Implementation of convolution using Rust with SIMD instructions

Question's Goal: I was wondering if anyone can help me improve my rust code by helping me understand if I am using the SIMD instructions correctly and/or if there is a more effective method to write the SIMD for my purpose.

Function: The function's goal is to perform convolution using the straight forward approach (meaning not using the FFT). I am only using SIMD instructions to multiply the input with kernel and no where else.
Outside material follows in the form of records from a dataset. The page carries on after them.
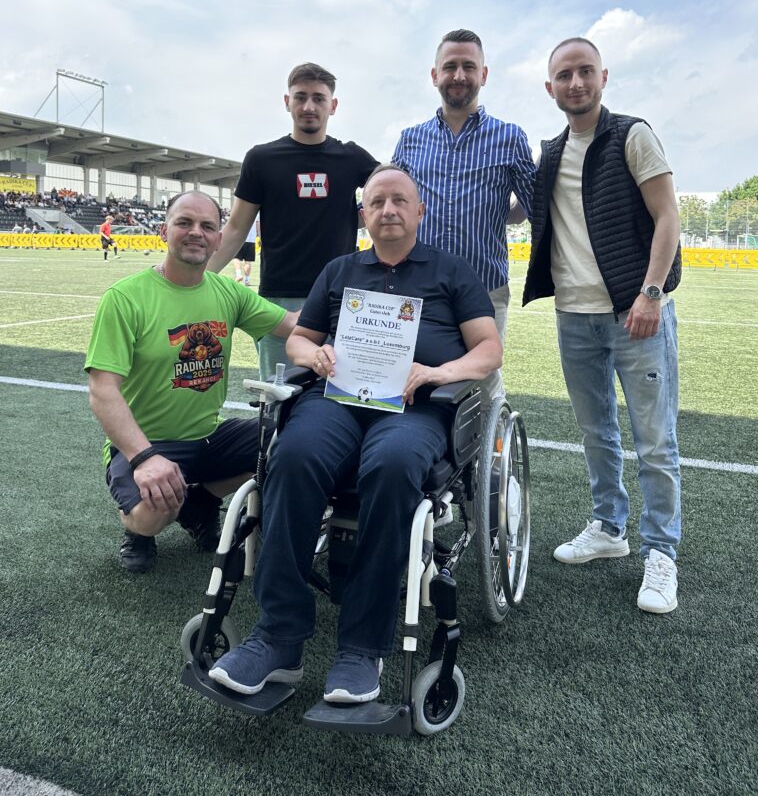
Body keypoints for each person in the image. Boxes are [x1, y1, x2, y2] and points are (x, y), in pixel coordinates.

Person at [208, 165, 501, 703]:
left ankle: (362, 648)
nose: (388, 210)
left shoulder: (451, 271)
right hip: (338, 401)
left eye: (400, 200)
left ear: (419, 211)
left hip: (415, 407)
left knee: (392, 466)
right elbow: (299, 339)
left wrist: (439, 372)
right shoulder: (340, 270)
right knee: (293, 454)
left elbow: (488, 349)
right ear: (363, 214)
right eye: (377, 201)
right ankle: (277, 637)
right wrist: (313, 353)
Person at [522, 37, 682, 614]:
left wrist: (650, 294)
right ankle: (610, 528)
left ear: (603, 77)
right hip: (574, 317)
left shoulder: (632, 135)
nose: (576, 83)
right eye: (564, 75)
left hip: (634, 312)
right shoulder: (549, 154)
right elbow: (524, 209)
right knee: (597, 433)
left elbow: (668, 215)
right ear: (550, 88)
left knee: (655, 440)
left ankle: (661, 551)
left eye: (584, 71)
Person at [85, 191, 299, 573]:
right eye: (184, 223)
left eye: (207, 226)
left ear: (218, 239)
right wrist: (144, 458)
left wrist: (352, 305)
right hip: (147, 441)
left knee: (289, 443)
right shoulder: (125, 298)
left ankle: (200, 503)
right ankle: (138, 530)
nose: (196, 232)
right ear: (164, 231)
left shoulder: (228, 292)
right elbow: (102, 391)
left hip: (208, 436)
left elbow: (294, 326)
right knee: (152, 513)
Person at [208, 63, 378, 380]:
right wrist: (195, 277)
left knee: (342, 390)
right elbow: (236, 229)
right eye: (300, 97)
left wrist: (361, 216)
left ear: (333, 105)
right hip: (279, 300)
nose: (309, 106)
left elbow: (392, 192)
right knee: (279, 395)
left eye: (318, 98)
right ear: (287, 102)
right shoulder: (261, 159)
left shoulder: (352, 158)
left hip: (342, 297)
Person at [393, 29, 535, 407]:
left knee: (482, 387)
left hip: (484, 287)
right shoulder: (410, 139)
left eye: (468, 67)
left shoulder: (510, 137)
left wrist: (506, 214)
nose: (459, 75)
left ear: (483, 75)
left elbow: (536, 207)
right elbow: (393, 207)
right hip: (417, 288)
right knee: (414, 383)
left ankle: (488, 445)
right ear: (434, 75)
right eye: (450, 66)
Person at [232, 220, 257, 286]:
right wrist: (259, 237)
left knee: (236, 258)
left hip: (240, 239)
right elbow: (258, 226)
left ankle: (238, 275)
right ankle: (247, 280)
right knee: (248, 261)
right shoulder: (257, 214)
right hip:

Looking at conv_kernel, the function takes two slices of f64 and should be multiplying them together.

Code:

use rayon::prelude::*;
use std::arch::x86_64::*;

const VEC_SIZE: usize = 4;

#[allow(dead_code)]
#[target_feature(enable = "avx2")]
pub unsafe fn conv_simd(input: &[f64], kernel: &[f64]) -> Vec<f64> {
    let input_len = input.len();
    let kernel_len = kernel.len();
    let output_len = input_len - kernel_len + 1;
    let output = (0..output_len).into_par_iter().map(|i|
        (0..kernel_len).step_by(4).map(|k| 
            conv_kernel(&input[i+k..i+k+4], &kernel[k..k+4])
        ).sum()
    ).collect();
    output
}

#[allow(dead_code)]
#[target_feature(enable = "avx2")]
#[inline]
pub unsafe fn conv_kernel(a: &[f64], b: &[f64]) -> f64 {
    let mut output: [f64; VEC_SIZE] = [0.0; VEC_SIZE];
    _mm256_storeu_pd(output.as_mut_ptr(), _mm256_mul_pd(_mm256_set_pd(a[0], a[1], a[2], a[3]), _mm256_set_pd(b[0], b[1], b[2], b[3])));
    output.iter().sum()
}

Additional Notes: This function is not important to any project and is more of an exercise for future work with SIMD if the need arises. Thanks for any responses. This is the first time using SIMD and am not for sure if the complier is using the SIMDs since I am using the normal rust complier and not nightly. The complier complied the code so I assume it is using SIMD. The odd part is that this method rans slightly slower than the same method without SIMD instructions should I am not for sure what the next is to improve this code.

Solution

Assumption about compiler using AVX (futhermore using AVX effectively) is unreliable. Always better to check generated assembly.

_mm256_set_pd isn't a SIMD instruction, it's a sequence of scalar operations. They are implemented either as a series of data shuffling operations. Or by going through memory and taking on the store forwarding stalls. You need to use _mm256_load_pd or Rust equivalent instead. That's the most probable reason of why your code isn't faster.

Multiplication and add doesn't have to be used separately. It can be done in single instruction using FMA _mm256_fmadd_pd or equivalent. There are many other functions documented there.

Basic implementation of this algorithm should be more similar to this in terms of methods used (but re-written in functions and loops, it's just preudo-code so far)

#![feature(portable_simd)]
use std::arch::x86_64::*;
use std::simd::f64x4;
use std::simd::StdFloat;
fn main() {
    //i.. loop here
    let mut acum = f64x4::splat(0.0); //use accumulator to avoid horizontal add
    //j.. loop here
    //simplified data; in a complete algorithm input should be i..
    //and kernel should be i+j..
    let input = [1.0, 2.0, 3.0, 4.0]; 
    let kernel = [4.0, 3.0, 2.0, 1.0];

    let x = f64x4::from_slice(&input[0..4]); //load
    let y = f64x4::from_slice(&kernel[0..4]); //load
    acum = x.mul_add(y,acum); //fused multiply and add
    //end of j.. loop
    let arr = acum.to_array(); //store
    let result: f64 = arr.iter().sum(); //save result to [i] index

}